• _ASSIGNED TASK_
Transcribe the following entries word for word. End with the line where "[363,443,486,462] web3/docker ->" appears.

• _EXTRACTED RECORDS_
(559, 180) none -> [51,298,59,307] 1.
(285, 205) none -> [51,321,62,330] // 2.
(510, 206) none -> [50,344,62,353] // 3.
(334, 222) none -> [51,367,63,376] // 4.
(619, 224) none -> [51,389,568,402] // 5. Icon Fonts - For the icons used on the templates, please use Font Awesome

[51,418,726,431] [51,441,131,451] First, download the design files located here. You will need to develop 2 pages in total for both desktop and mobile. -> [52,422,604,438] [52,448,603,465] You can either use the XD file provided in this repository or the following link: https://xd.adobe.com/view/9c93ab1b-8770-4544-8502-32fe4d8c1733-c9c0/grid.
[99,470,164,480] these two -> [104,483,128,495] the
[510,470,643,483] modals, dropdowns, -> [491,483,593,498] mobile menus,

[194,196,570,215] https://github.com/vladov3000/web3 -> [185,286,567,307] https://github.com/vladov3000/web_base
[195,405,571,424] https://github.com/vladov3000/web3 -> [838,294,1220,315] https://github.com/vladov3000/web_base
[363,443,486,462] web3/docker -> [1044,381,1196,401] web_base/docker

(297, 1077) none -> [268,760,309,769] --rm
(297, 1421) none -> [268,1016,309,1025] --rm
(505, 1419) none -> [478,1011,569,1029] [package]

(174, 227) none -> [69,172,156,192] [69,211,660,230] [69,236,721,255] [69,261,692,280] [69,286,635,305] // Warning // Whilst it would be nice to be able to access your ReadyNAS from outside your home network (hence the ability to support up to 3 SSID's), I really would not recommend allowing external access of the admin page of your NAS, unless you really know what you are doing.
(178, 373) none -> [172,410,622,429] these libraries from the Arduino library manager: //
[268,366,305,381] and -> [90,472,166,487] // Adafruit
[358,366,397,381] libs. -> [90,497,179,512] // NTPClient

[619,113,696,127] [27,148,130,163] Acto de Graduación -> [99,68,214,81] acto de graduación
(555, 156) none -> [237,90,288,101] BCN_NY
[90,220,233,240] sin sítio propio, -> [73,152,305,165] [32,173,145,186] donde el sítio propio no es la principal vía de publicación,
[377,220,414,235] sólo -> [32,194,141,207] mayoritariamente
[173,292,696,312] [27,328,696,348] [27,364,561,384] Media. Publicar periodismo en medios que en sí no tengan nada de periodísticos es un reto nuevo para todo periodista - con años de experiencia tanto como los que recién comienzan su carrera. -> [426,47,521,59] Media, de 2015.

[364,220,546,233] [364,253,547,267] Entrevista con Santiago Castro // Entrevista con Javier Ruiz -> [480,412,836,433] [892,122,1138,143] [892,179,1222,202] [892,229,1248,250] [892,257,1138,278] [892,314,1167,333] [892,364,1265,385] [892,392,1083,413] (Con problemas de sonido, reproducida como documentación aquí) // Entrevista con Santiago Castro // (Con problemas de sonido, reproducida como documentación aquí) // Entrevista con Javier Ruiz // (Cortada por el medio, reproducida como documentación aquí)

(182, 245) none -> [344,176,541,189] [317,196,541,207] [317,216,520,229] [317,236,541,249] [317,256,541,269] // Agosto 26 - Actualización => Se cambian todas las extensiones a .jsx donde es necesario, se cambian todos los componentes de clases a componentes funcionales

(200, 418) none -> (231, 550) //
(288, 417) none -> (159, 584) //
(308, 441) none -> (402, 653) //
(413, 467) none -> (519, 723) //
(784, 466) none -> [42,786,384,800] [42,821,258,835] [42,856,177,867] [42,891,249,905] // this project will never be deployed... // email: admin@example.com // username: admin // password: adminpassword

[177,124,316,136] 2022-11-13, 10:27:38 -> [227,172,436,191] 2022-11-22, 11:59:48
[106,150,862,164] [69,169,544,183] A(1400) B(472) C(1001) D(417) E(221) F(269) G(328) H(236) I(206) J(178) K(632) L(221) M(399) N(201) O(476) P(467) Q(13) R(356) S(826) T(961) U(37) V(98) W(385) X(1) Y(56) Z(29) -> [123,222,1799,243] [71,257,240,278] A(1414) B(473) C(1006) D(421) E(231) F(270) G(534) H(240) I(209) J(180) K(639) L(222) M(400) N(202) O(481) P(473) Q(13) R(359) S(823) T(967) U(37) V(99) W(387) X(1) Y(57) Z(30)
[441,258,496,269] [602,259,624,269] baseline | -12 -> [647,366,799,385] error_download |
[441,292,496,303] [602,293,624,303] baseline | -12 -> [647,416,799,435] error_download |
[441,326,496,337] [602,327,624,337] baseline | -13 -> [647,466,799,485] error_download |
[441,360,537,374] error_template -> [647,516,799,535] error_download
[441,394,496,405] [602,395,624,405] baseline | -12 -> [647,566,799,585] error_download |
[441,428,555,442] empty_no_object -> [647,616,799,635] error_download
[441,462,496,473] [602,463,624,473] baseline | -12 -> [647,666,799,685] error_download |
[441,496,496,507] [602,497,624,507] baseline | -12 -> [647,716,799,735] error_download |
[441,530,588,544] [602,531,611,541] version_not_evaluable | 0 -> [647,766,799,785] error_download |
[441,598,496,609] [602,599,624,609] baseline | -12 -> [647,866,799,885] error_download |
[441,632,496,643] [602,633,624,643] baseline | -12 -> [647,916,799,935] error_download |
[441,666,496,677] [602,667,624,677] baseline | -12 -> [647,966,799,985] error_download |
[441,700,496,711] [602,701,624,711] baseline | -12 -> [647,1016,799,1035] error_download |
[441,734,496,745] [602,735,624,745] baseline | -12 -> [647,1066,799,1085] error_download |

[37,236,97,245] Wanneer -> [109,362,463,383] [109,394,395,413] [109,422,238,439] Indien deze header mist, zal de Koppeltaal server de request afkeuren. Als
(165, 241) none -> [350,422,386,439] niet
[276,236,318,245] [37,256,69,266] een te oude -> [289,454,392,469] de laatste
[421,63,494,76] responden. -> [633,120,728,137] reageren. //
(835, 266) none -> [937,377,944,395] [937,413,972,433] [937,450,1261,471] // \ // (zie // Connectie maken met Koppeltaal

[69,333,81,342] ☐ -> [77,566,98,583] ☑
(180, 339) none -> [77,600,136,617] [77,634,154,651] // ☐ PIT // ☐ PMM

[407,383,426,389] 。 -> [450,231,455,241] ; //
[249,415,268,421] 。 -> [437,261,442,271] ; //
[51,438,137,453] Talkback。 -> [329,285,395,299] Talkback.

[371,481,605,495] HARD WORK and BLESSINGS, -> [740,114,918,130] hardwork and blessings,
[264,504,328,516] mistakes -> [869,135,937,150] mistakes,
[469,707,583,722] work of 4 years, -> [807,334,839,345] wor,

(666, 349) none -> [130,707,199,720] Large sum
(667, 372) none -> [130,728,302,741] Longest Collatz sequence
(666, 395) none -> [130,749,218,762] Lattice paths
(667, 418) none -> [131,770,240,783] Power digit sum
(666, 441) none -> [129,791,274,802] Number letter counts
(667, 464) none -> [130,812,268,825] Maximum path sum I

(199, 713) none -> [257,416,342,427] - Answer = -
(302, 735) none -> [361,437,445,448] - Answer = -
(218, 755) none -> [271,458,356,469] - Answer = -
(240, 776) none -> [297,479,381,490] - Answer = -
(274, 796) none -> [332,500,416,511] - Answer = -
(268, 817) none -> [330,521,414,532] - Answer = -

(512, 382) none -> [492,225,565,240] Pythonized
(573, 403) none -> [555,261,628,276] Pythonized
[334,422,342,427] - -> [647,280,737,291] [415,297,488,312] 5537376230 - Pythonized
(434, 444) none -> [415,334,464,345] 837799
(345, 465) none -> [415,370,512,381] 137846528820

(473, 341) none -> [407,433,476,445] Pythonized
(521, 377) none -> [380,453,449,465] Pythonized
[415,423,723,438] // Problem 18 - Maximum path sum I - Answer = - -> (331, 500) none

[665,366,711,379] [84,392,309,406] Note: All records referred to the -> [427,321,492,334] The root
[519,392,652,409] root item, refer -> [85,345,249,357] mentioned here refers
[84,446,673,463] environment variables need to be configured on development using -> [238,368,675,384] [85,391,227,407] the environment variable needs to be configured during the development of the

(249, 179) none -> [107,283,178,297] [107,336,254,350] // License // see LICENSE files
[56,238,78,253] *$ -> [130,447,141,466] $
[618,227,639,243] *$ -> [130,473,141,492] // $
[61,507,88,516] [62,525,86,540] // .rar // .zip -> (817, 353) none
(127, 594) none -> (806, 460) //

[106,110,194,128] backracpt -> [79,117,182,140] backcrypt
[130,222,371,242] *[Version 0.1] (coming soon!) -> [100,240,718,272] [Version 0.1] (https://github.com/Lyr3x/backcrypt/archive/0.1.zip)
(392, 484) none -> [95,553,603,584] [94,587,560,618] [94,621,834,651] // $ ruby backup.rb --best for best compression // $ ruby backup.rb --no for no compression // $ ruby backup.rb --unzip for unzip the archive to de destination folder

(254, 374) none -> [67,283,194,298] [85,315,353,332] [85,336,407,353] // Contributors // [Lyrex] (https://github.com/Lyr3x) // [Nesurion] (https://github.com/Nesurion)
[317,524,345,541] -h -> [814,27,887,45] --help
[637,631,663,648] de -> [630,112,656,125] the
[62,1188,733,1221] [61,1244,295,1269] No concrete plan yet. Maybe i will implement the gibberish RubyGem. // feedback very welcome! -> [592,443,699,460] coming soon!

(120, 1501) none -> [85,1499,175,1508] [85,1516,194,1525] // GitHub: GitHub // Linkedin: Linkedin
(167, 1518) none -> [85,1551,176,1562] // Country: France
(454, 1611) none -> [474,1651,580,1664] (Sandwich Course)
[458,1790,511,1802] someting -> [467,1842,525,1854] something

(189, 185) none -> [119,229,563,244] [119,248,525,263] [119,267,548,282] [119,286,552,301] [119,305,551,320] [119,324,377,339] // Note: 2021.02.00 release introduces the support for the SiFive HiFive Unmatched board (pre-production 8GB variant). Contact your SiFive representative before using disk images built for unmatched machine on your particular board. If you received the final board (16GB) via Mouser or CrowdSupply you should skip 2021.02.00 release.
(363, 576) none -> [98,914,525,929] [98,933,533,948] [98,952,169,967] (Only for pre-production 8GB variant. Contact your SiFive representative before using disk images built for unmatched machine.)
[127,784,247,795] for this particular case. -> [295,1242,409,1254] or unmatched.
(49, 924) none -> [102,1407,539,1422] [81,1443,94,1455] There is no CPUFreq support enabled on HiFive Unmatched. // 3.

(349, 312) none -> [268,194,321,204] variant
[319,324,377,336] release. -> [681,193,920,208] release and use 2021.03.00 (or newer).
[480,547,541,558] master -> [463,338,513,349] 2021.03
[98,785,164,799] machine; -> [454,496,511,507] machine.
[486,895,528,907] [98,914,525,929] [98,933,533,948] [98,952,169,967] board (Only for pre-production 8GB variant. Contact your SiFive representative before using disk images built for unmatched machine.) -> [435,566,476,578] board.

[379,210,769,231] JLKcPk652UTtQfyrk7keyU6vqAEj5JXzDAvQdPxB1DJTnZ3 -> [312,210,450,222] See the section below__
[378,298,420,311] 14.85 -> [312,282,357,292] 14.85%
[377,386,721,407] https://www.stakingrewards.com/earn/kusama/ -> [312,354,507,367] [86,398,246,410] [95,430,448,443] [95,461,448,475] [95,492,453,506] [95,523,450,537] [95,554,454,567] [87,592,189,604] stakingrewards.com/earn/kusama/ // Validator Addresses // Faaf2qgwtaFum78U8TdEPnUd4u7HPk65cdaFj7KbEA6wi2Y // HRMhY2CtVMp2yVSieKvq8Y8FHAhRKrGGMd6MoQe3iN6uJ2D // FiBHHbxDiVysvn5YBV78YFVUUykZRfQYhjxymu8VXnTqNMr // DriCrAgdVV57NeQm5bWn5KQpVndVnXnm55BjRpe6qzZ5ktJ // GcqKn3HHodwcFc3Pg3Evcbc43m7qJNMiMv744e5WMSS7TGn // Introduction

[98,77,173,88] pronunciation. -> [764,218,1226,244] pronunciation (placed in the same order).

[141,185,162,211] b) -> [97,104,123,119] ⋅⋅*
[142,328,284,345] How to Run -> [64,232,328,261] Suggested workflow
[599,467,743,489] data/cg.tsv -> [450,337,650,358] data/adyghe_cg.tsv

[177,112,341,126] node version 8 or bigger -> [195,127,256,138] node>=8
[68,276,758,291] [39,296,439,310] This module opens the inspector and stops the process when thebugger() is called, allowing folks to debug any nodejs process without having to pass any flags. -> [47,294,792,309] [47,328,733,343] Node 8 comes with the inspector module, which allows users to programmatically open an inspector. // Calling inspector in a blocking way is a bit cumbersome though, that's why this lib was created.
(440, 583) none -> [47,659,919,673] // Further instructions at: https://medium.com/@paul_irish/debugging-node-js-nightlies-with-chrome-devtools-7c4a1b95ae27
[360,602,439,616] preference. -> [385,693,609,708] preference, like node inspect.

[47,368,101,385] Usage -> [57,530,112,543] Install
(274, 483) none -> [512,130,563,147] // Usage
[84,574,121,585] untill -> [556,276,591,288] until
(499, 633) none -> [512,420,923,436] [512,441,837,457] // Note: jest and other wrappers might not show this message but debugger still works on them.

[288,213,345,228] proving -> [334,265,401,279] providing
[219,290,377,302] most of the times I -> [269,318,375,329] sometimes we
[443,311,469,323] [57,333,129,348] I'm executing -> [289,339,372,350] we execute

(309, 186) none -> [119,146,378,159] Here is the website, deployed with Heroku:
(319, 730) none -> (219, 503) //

• _SOLUTION TO THIS EXERCISE_
(559, 180) none -> [51,298,59,307] 1.
(285, 205) none -> [51,321,62,330] // 2.
(510, 206) none -> [50,344,62,353] // 3.
(334, 222) none -> [51,367,63,376] // 4.
(619, 224) none -> [51,389,568,402] // 5. Icon Fonts - For the icons used on the templates, please use Font Awesome

[51,418,726,431] [51,441,131,451] First, download the design files located here. You will need to develop 2 pages in total for both desktop and mobile. -> [52,422,604,438] [52,448,603,465] You can either use the XD file provided in this repository or the following link: https://xd.adobe.com/view/9c93ab1b-8770-4544-8502-32fe4d8c1733-c9c0/grid.
[99,470,164,480] these two -> [104,483,128,495] the
[510,470,643,483] modals, dropdowns, -> [491,483,593,498] mobile menus,

[194,196,570,215] https://github.com/vladov3000/web3 -> [185,286,567,307] https://github.com/vladov3000/web_base
[195,405,571,424] https://github.com/vladov3000/web3 -> [838,294,1220,315] https://github.com/vladov3000/web_base
[363,443,486,462] web3/docker -> [1044,381,1196,401] web_base/docker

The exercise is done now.